* begin Passage to read *

Yes, recently found a link to the Alden, Mullins and Warren families.


----------



## WouldaShoulda (Aug 5, 2009)

Wayfarer said:


> First generation in the US, second one born in the New World. I am just this side of a *DP*.


Dumb Polack??

Most Polish-Americans claim to be decended from Royalty. I always got a kick out of that.


----------



## ZachGranstrom (Mar 11, 2010)

I may not be a Mayflower descendant, but on my Dad's side of the family I'm apparently related to Alexander Hamilton (The Guy on the $10.00 bill).


----------



## hockeyinsider (May 8, 2006)

Artisan Fan said:


> Aren't we all Mayflower descendants?
> 
> My mom's side we traced to the 1700s in Durham, NC. I don't place too much stock in these things since I know loads of people with impressive backgrounds who simply...coast.
> 
> I'm more impressed by what people have done lately.


Nope. Part of my family came to Michigan from Devon in England between the wars with a quick stop in Canada, where they realized the work was better in Detroit. The others came from merry old England in the 1890s.


----------



## dks202 (Jun 20, 2008)

Neg, Oglethorpe.


----------



## suginami (Jan 21, 2011)

I am a descendant of two people who were on the Mayflower: Stephen Hopkins and his daughter, Constance Hopkins.


----------



## GaryRanson (Aug 6, 2011)

I am a descendant of two people who were on the Mayflower: James Chilton and Francis Cooke


----------



## AncientMadder (Apr 21, 2011)

My mom is a Bradford, from William Bradford's line.


----------



## JerseyJohn (Oct 26, 2007)

My wife's family came to America with the Dutch Huguenots some time before 1635. They settled in NY. I think the Mayflower people set sail from Holland also, although they were English.


----------



## DukeGrad (Dec 28, 2003)

Nice and easy one for me!

Kind of, all my family were on the very bottom decks of the Titanic.
So long story short, no need to do any silly ancestry hunting, leaves me time for my scotch malts, my fly fishing, and not having to worry about where I am from!!!!!!!!!!!!!!!!!
LOL

KAV see you up there, how you doing my friend!


Nice day my bfriend


----------



## Semper Jeep (Oct 11, 2011)

My wife's father seems to think somebody way back on his side of the family was on the Mayflower, but none of us really pay him much mind.

My dad's father's family has been here since the mid 1600's and help set up the Church of England in Baltimore then moved onto North Carolina for a few generations before high tailing out to northern Kentucky and the Cincinnati area leading up to the Civil War because of disagreements over slavery and succession. We can actually trace that side of the family back quite a few generations into County Cavan, Ireland. We are lucky that there is actually a genealogical book regarding that part of our family which has a pretty good narration of the people and events. No Mayflower folks but still pretty interesting.

* end Passage to read *
* begin Dataset content *

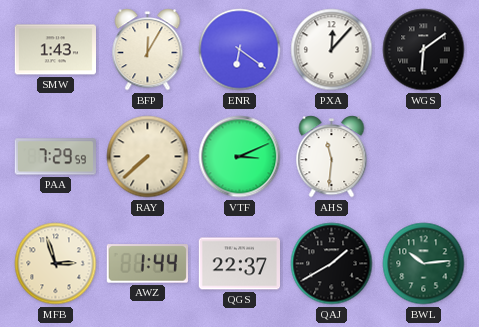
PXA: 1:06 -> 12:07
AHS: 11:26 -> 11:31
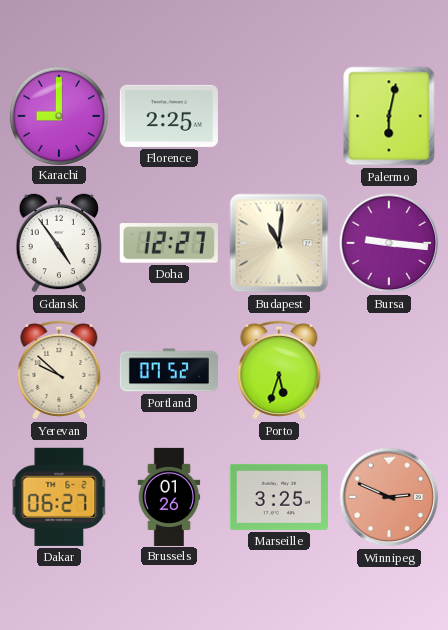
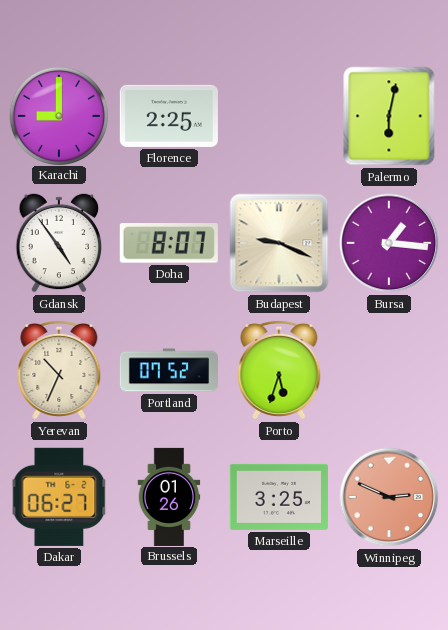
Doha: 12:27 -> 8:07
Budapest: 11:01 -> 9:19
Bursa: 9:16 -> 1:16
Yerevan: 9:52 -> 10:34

* end Dataset content *

▶ **Task instructions**:
1. Copy out the forum thread, starting with "Dumb Polack??" and going on through "the $10.00 bill).", switching "Royalty" to "Nobility".
2. Print the records exactly, starting with the line with "Doha: 12:27 -> 8:07" and going on through the end of the records.
The forum thread and the records were drawn from separate sources.

▶ **Results**:
1.
Dumb Polack??

Most Polish-Americans claim to be decended from Nobility. I always got a kick out of that.


----------



## ZachGranstrom (Mar 11, 2010)

I may not be a Mayflower descendant, but on my Dad's side of the family I'm apparently related to Alexander Hamilton (The Guy on the $10.00 bill).

2.
Doha: 12:27 -> 8:07
Budapest: 11:01 -> 9:19
Bursa: 9:16 -> 1:16
Yerevan: 9:52 -> 10:34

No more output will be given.